Translated versions of Chinese novels were a hard sell, and the average copyright price was only a few thousand dollars, even for some top-tier authors.

Xiao Bai was a relatively new name even to Chinese readers, and the novel had modest success domestically. However, few in the industry doubted the American publisher's decision.

The book's American editor, HarperCollins Executive Editor Terry Karten, said he was impressed by the story as well as "the way it is told, the narrative pacing and rhythm, the setting, the characters and the historical detail. I couldn't think of another 'literary noir' novel set in Shanghai at this particular time."

Famed Chinese writer Li Jingze, among the first who championed the novel, called Xiao Bai a rare Chinese author with real international perspective and storytelling, rooted in his mastery of English and Western culture and literature.

The novel has since been translated into multiple languages and reprinted with scores of positive reviews.
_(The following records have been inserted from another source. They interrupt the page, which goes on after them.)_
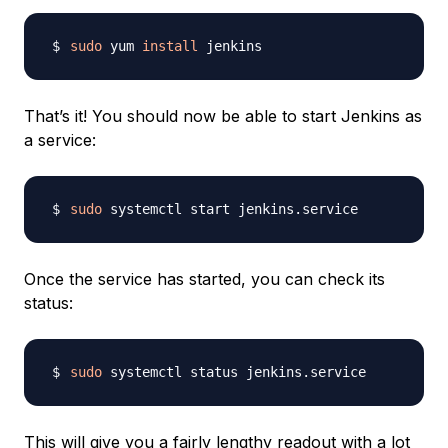
sudo
 yum 
install
That’s it! You should now be able to start Jenkins as
a service:
sudo
Once the service has started, you can check its
status:
sudo
This will give you a fairly lengthy readout with a lot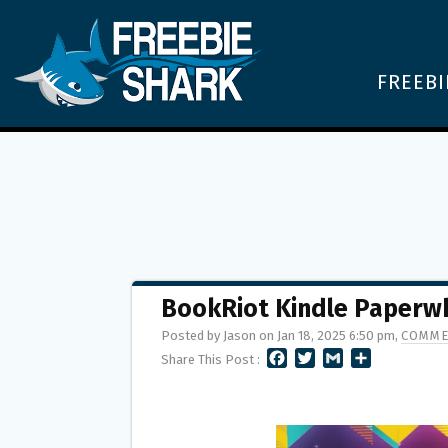
FREEBI
BookRiot Kindle Paperw
Posted by Jason on Jan 18, 2025 6:50 pm,
COMME
F
T
G
S
Share This Post :
A
W
M
H
C
I
A
A
E
T
I
R
B
T
L
E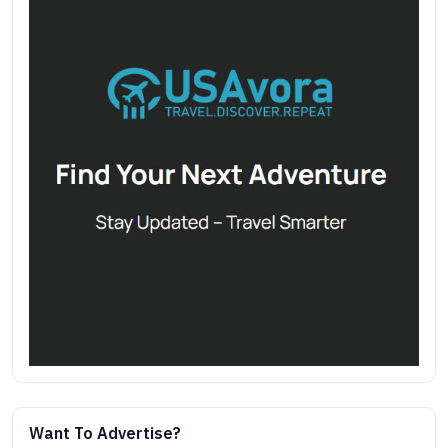
Want To Advertise?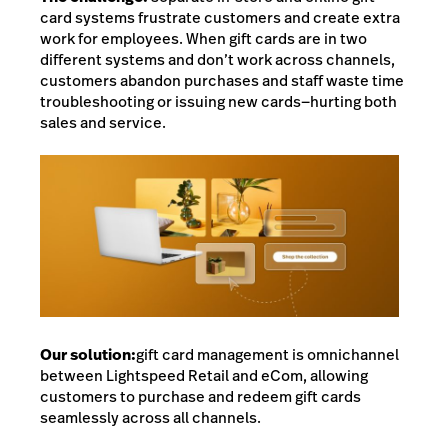
card systems frustrate customers and create extra
work for employees. When gift cards are in two
different systems and don’t work across channels,
customers abandon purchases and staff waste time
troubleshooting or issuing new cards—hurting both
sales and service.
Our solution:
gift card management is omnichannel
between Lightspeed Retail and eCom,
allowing
customers to purchase and redeem gift cards
seamlessly across all channels.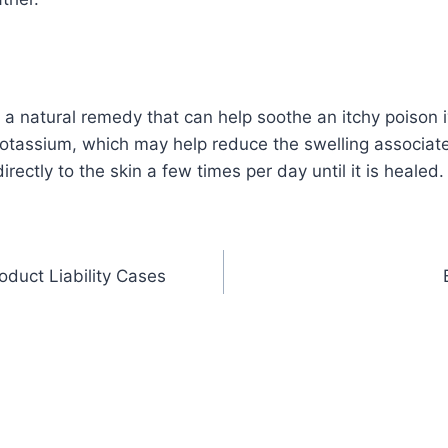
s a natural remedy that can help soothe an itchy poison i
otassium, which may help reduce the swelling associate
rectly to the skin a few times per day until it is healed.
duct Liability Cases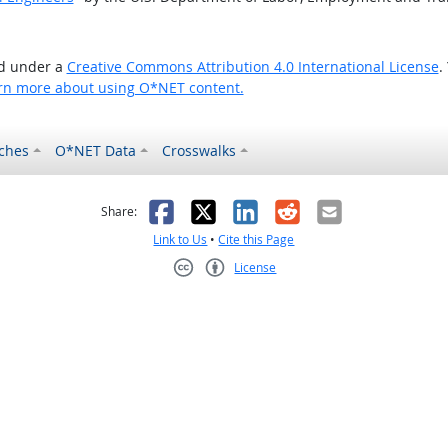
ed under a
Creative Commons Attribution 4.0 International License
.
rn more about using O*NET content.
ches
O*NET Data
Crosswalks
as helpful
t was not helpful
Facebook
X
LinkedIn
Reddit
Email
Share:
Link to Us
•
Cite this Page
License
Creative Commons CC-BY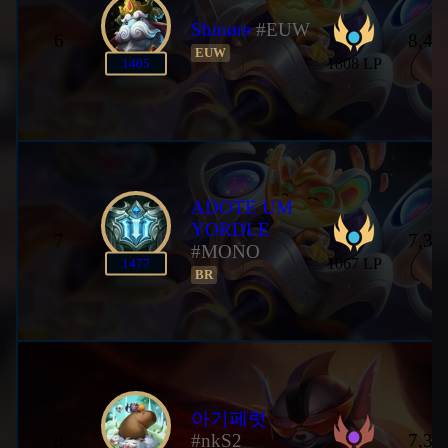
Shinøre
#EUW
6
8,46
EUW
1808 LP
1405
ADOTE UM
YORDLE
7
7,35
#MONO
1067 LP
1477
BR
아기페럿
8
#nkS2
7,35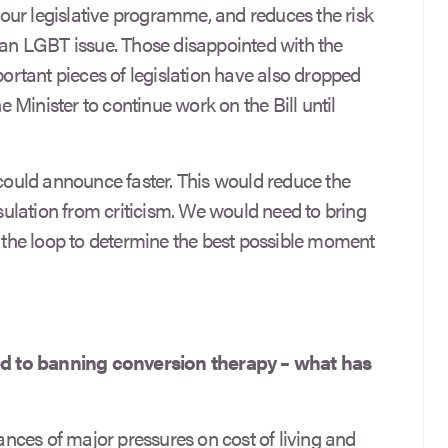
g our legislative programme, and reduces the risk
t an LGBT issue. Those disappointed with the
mportant pieces of legislation have also dropped
Minister to continue work on the Bill until
 could announce faster. This would reduce the
nsulation from criticism. We would need to bring
he loop to determine the best possible moment
d to banning conversion therapy – what has
ces of major pressures on cost of living and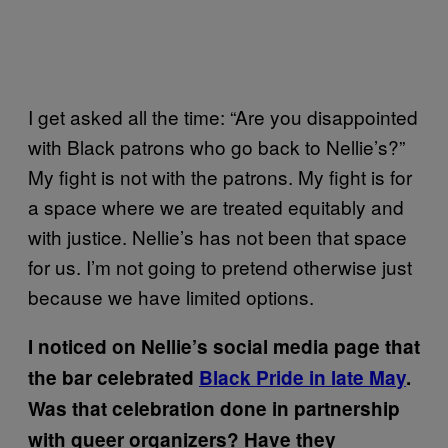
I get asked all the time: “Are you disappointed
with Black patrons who go back to Nellie’s?”
My fight is not with the patrons. My fight is for
a space where we are treated equitably and
with justice. Nellie’s has not been that space
for us. I’m not going to pretend otherwise just
because we have limited options.
I noticed on Nellie’s social media page that
the bar celebrated
Black Pride in late May
.
Was that celebration done in partnership
with queer organizers?
Have they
Many find the historical details and the recreated ambiance particularly intriguing. Some compared it to other works of fiction written in or about 1930s Shanghai, such as Eileen Chang's "Lust, Caution."

Chang's 1979 novella, set in 1930s and 1940s Shanghai and Hong Kong, was adapted to the silver screen by Ang Lee, winning the renowned director his second Golden Lion Award at the Venice Film Festival on the heels of "Brokeback Mountain."

Emmanuelle Pechenart, the French translator of "French Concession," also translated "Lust, Caution."

Since then, mysteries surrounded Xiao Bai. Even his literary friends knew little about his private life, and he became "that author who never went abroad but mastered English."

"To be more accurate, I never studied abroad, but of course I traveled, and more in recent years like many Chinese," Xiao Bai said.

He taught himself English, rooted in years of research in subjects he found interesting, which was also how his creative writing career and first book came about.

In 2005, a Chinese journal's chief editor was attracted to a netizen on Tianya, China's most popular online forum at the time. The same person was writing about art history from both seriously academic and erotic perspectives.

The posts were later rewritten and titled "Hamlet Libertine" under the pen name Xiao Bai – a common netizen name – and published in the journal. It has remained one of his signature works, critically acclaimed as "an in-depth cultural piece wrapped with eroticism."

Born in 1970s Shanghai, Xiao Bai's youth coincided with the city's rapid development, including noticeably more symbols of a modern, cosmopolitan city like coffee shops.

"There were many coffee shops in 1930s Shanghai, so common that if you look in the police archives, all kinds of incidents happened in coffee shops. But when I was a college student in the late 1980s and early 1990s, they were only starting to re-emerge in the city," he said.

"If you think about it, it is such a common scene in the West that you can't really think of any literary masterpieces, even by coffee lovers, that have significant plots taking place in a coffee shop. That's similar to Shanghai today. It has become so common that it is easily ignored."

But not in 1990s Shanghai, according to the writer.

"At that time, coffee shops carried some sort of special meaning – commercial and imported. Only certain types of people, like young college students or white-collar workers, would go to coffee shops, and I can well imagine something strange and unique took place in one of those coffee shops."